Founded in 2016, the nonprofit gives youths 15 and older and adults with autism and other disabilities a chance to play baseball as a way to enrich their physical and social skills on and off the field.
“We’re always going to be continuing to expand, for sure,” said Dallas, Georgia, resident Taylor Duncan, the nonprofit’s founder, commissioner and director.
Duncan, who was diagnosed with autism when he was 4, started the organization when he couldn’t play on regular baseball teams because his coaches were more interested in winning than playing a player with special needs, he said.
Before the pandemic hit the nation nearly a year ago, Alternative Baseball had 20 teams in 14 states. Once the outbreak ends or play can resume amid the pandemic, Duncan said, it will have 82 teams in 34 states, with plans to add more. In addition to Georgia, the squads are in Florida and as far away as Hawaii and Maine.
“I can’t believe it’s happening like it has, really,” Duncan said. “Because of all these areas that have pretty much lacked sports coverage, they called upon (me) to tell my story about my whole situation.”
Duncan said he hopes the 2021 season will start in the late spring/early summer, as long as conditions allow amid the pandemic.
In metro Atlanta, Alternative Baseball has teams in Paulding plus Powder Springs, Mount Paran/east Cobb, Newnan, north Fulton and Gwinnett County/Loganville, with the last two being new this year.
Duncan plans to add teams in Carrollton, Douglasville, Conyers/Covington, Macon, Gainesville and elsewhere across Georgia, and is seeking volunteers to act as managers and coaches for teams there. He also has signed agreements with teams in Savannah, Valdosta, Dalton and Anderson, South Carolina.

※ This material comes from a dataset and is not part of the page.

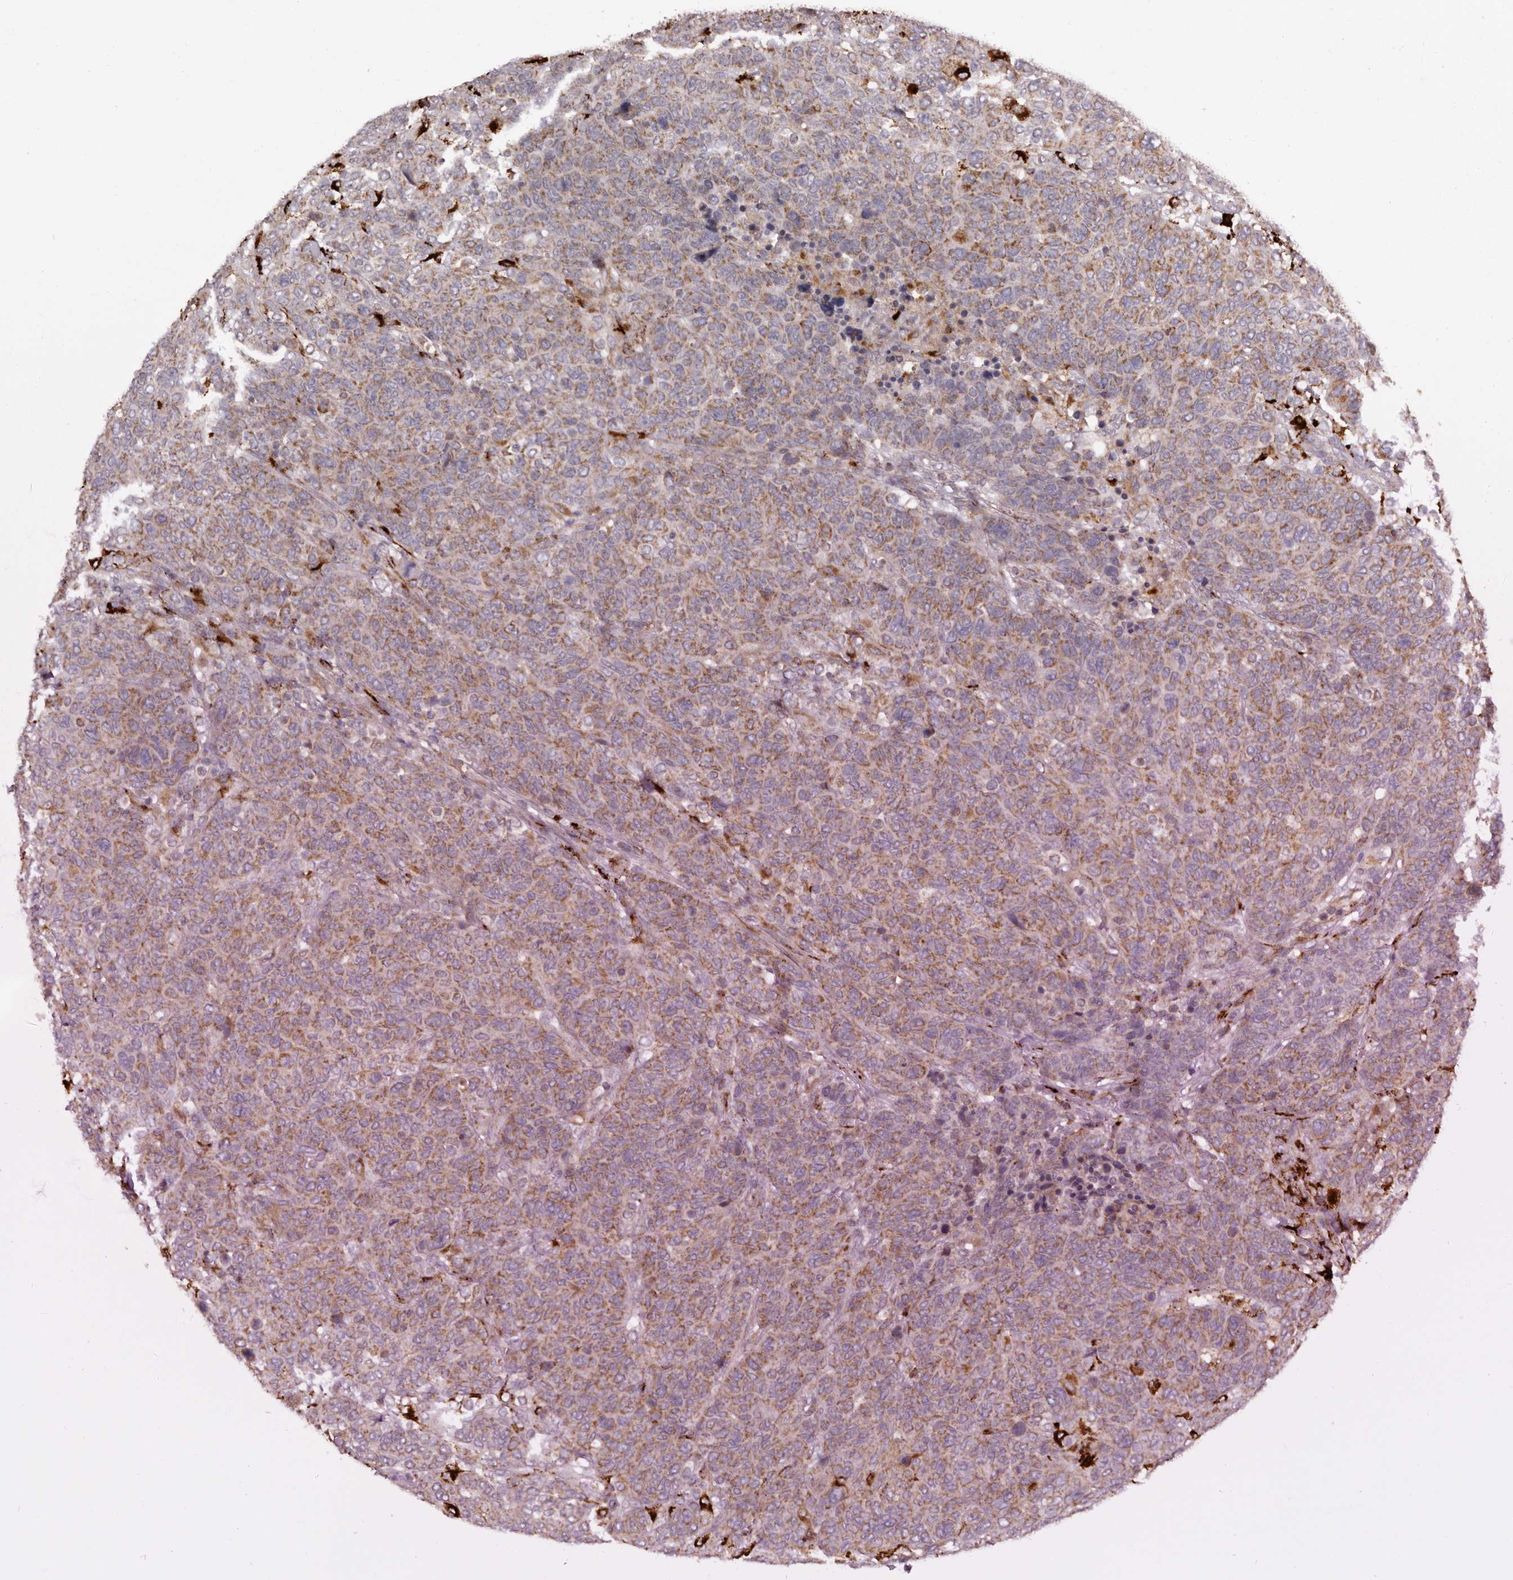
{"staining": {"intensity": "moderate", "quantity": ">75%", "location": "cytoplasmic/membranous"}, "tissue": "breast cancer", "cell_type": "Tumor cells", "image_type": "cancer", "snomed": [{"axis": "morphology", "description": "Duct carcinoma"}, {"axis": "topography", "description": "Breast"}], "caption": "Immunohistochemical staining of human breast cancer (invasive ductal carcinoma) displays moderate cytoplasmic/membranous protein staining in about >75% of tumor cells.", "gene": "MECR", "patient": {"sex": "female", "age": 37}}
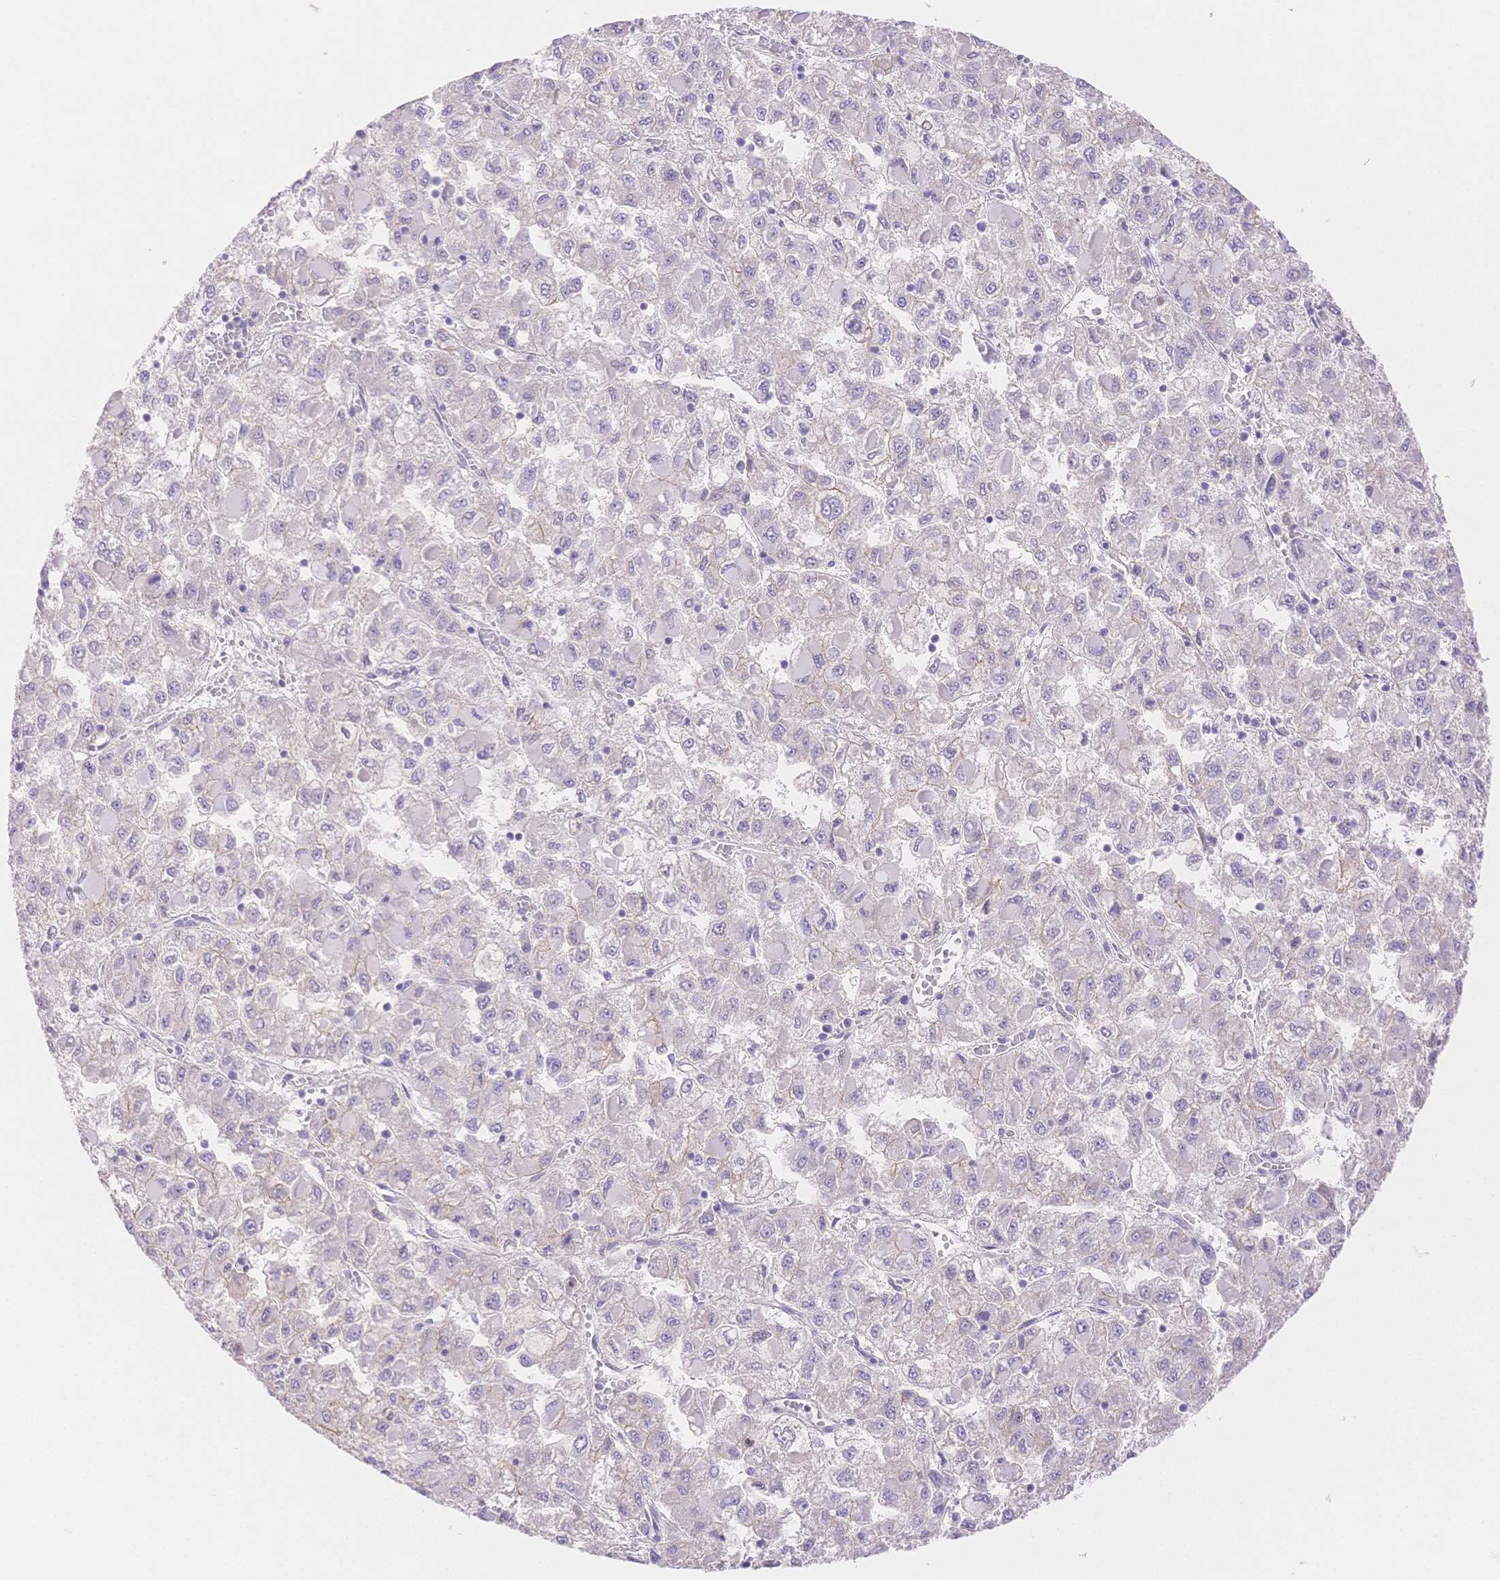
{"staining": {"intensity": "negative", "quantity": "none", "location": "none"}, "tissue": "liver cancer", "cell_type": "Tumor cells", "image_type": "cancer", "snomed": [{"axis": "morphology", "description": "Carcinoma, Hepatocellular, NOS"}, {"axis": "topography", "description": "Liver"}], "caption": "Immunohistochemical staining of human hepatocellular carcinoma (liver) exhibits no significant expression in tumor cells. (DAB (3,3'-diaminobenzidine) immunohistochemistry (IHC) visualized using brightfield microscopy, high magnification).", "gene": "WDR54", "patient": {"sex": "male", "age": 40}}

A grant from Resurgens Orthopedics will supply equipment for the next six teams in Georgia that sign up will to join the league after already providing gear for six other squads.
Also, the league’s Dallas Dynamos, a Paulding County team, is seeking a new manager after its former one, Dennis Szczybor, moved to Orlando.
Duncan said Alternative Baseball helps teach individuals with disabilities life lessons.
“Not only do we play by the authentic league rules, but really it teaches the social skills and learning how to work together in a real team setting,” he said. “It helps us become better individuals to help stand up for others. We go through hot streaks and cold streaks in real life. It helps (us) learn exactly how to deal with certain situations.
“Sports, like life, is unexpected. … It’s a great opportunity to forge friendships with individuals, who have similar situations. We learn and grow together. We’re like a family. It’s a big environment, where everybody across this network is growing in this together. (It’s) powering through the negative stigma that society has for people with disabilities.”